Stated exercise: Count the lines in the material that contain the string "chord", treating uppercase and lowercase letters as distinct, and reply with that number alone.

#### Material to process ####

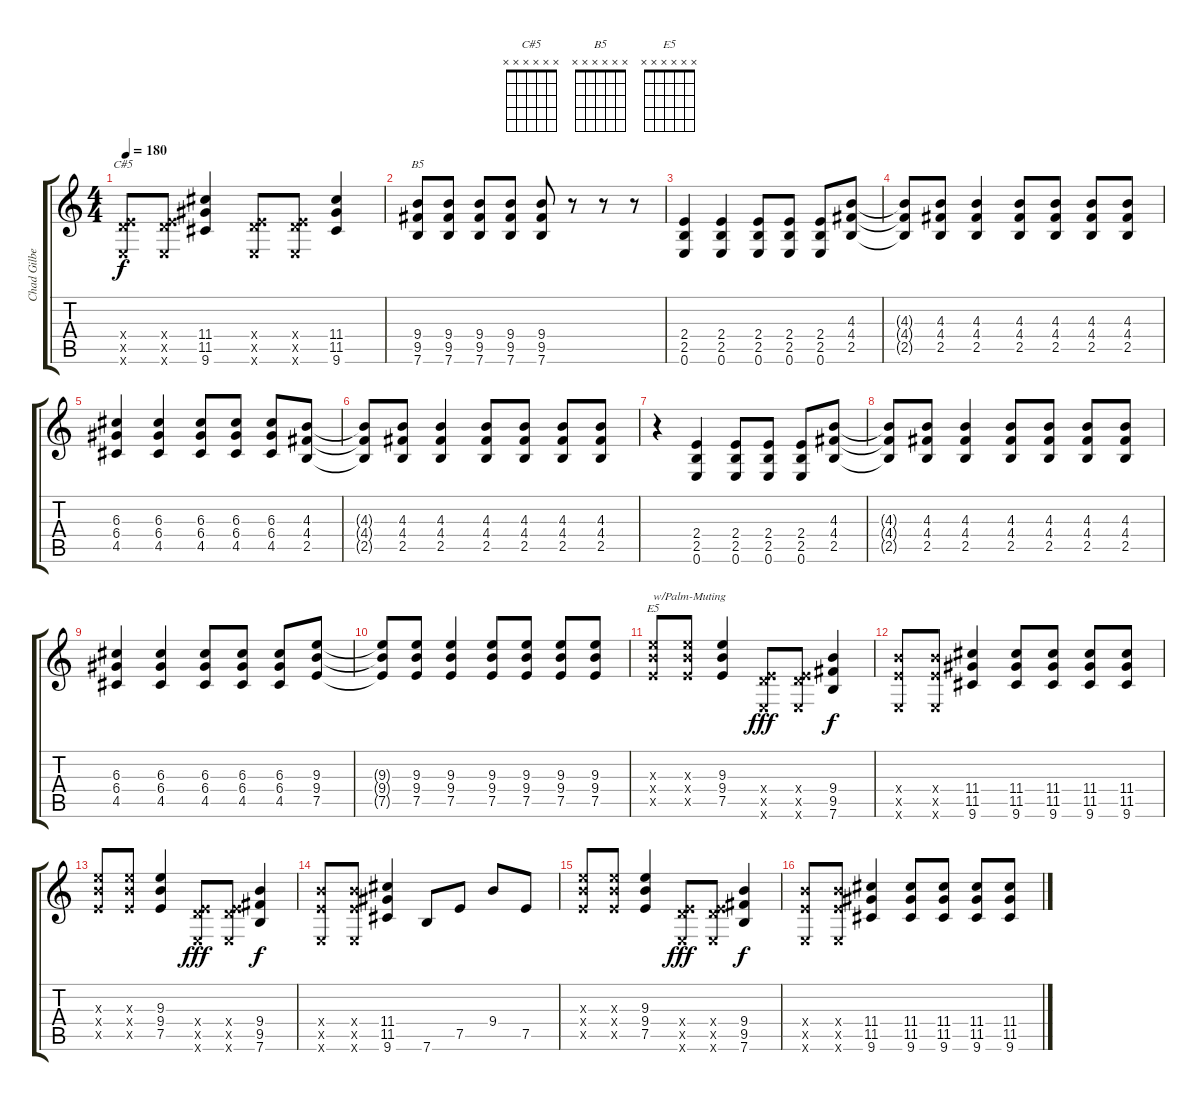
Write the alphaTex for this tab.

\track ("Chad Gilbert - Guitar" "Chad Gilbe") {instrument overdrivenguitar}
\staff {score tabs}
\tuning (E4 B3 G3 D3 A2 E2) {hide}
\chord ("C#5" x x x x x x) {firstfret 0}
\chord ("B5" x x x x x x) {firstfret 0}
\chord ("E5" x x x x x x) {firstfret 0}
\ts (4 4)
\tempo 180
\clef g2
\ks c
(0.4{x} 7.5{x} 0.6{x}).8{ch "C#5" dy f} (0.4{x} 7.5{x} 0.6{x}).8 (11.4 11.5 9.6).4 (0.4{x} 7.5{x} 0.6{x}).8 (0.4{x} 7.5{x} 0.6{x}).8 (11.4 11.5 9.6).4 |
(9.4 9.5 7.6).8{ch "B5"} (9.4 9.5 7.6).8 (9.4 9.5 7.6).8 (9.4 9.5 7.6).8 (9.4 9.5 7.6).8 r.8 r.8 r.8 |
(2.4 2.5 0.6).4 (2.4 2.5 0.6).4 (2.4 2.5 0.6).8 (2.4 2.5 0.6).8 (2.4 2.5 0.6).8 (4.3 4.4 2.5).8 |
(4.3{t} 4.4{t} 2.5{t}).8 (4.3 4.4 2.5).8 (4.3 4.4 2.5).4 (4.3 4.4 2.5).8 (4.3 4.4 2.5).8 (4.3 4.4 2.5).8 (4.3 4.4 2.5).8 |
(6.3 6.4 4.5).4 (6.3 6.4 4.5).4 (6.3 6.4 4.5).8 (6.3 6.4 4.5).8 (6.3 6.4 4.5).8 (4.3 4.4 2.5).8 |
(4.3{t} 4.4{t} 2.5{t}).8 (4.3 4.4 2.5).8 (4.3 4.4 2.5).4 (4.3 4.4 2.5).8 (4.3 4.4 2.5).8 (4.3 4.4 2.5).8 (4.3 4.4 2.5).8 |
r.4 (2.4 2.5 0.6).4 (2.4 2.5 0.6).8 (2.4 2.5 0.6).8 (2.4 2.5 0.6).8 (4.3 4.4 2.5).8 |
(4.3{t} 4.4{t} 2.5{t}).8 (4.3 4.4 2.5).8 (4.3 4.4 2.5).4 (4.3 4.4 2.5).8 (4.3 4.4 2.5).8 (4.3 4.4 2.5).8 (4.3 4.4 2.5).8 |
(6.3 6.4 4.5).4 (6.3 6.4 4.5).4 (6.3 6.4 4.5).8 (6.3 6.4 4.5).8 (6.3 6.4 4.5).8 (9.3 9.4 7.5).8 |
(9.3{t} 9.4{t} 7.5{t}).8 (9.3 9.4 7.5).8 (9.3 9.4 7.5).4 (9.3 9.4 7.5).8 (9.3 9.4 7.5).8 (9.3 9.4 7.5).8 (9.3 9.4 7.5).8 |
(9.3{x} 9.4{x} 7.5{x}).8{ch "E5" txt "w/Palm-Muting"} (9.3{x} 9.4{x} 7.5{x}).8 (9.3 9.4 7.5).4 (0.4{x} 7.5{x} 0.6{x}).8{dy fff} (0.4{x} 7.5{x} 0.6{x}).8 (9.4 9.5 7.6).4{dy f} |
(9.4{x} 7.5{x} 0.6{x}).8 (9.4{x} 7.5{x} 0.6{x}).8 (11.4 11.5 9.6).4 (11.4 11.5 9.6).8 (11.4 11.5 9.6).8 (11.4 11.5 9.6).8 (11.4 11.5 9.6).8 |
(9.3{x} 9.4{x} 7.5{x}).8 (9.3{x} 9.4{x} 7.5{x}).8 (9.3 9.4 7.5).4 (0.4{x} 7.5{x} 0.6{x}).8{dy fff} (0.4{x} 7.5{x} 0.6{x}).8 (9.4 9.5 7.6).4{dy f} |
(9.4{x} 7.5{x} 0.6{x}).8 (9.4{x} 7.5{x} 0.6{x}).8 (11.4 11.5 9.6).4 7.6.8 7.5.8 9.4.8 7.5.8 |
(9.3{x} 9.4{x} 7.5{x}).8 (9.3{x} 9.4{x} 7.5{x}).8 (9.3 9.4 7.5).4 (0.4{x} 7.5{x} 0.6{x}).8{dy fff} (0.4{x} 7.5{x} 0.6{x}).8 (9.4 9.5 7.6).4{dy f} |
(9.4{x} 7.5{x} 0.6{x}).8 (9.4{x} 7.5{x} 0.6{x}).8 (11.4 11.5 9.6).4 (11.4 11.5 9.6).8 (11.4 11.5 9.6).8 (11.4 11.5 9.6).8 (11.4 11.5 9.6).8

####

Correct output: 3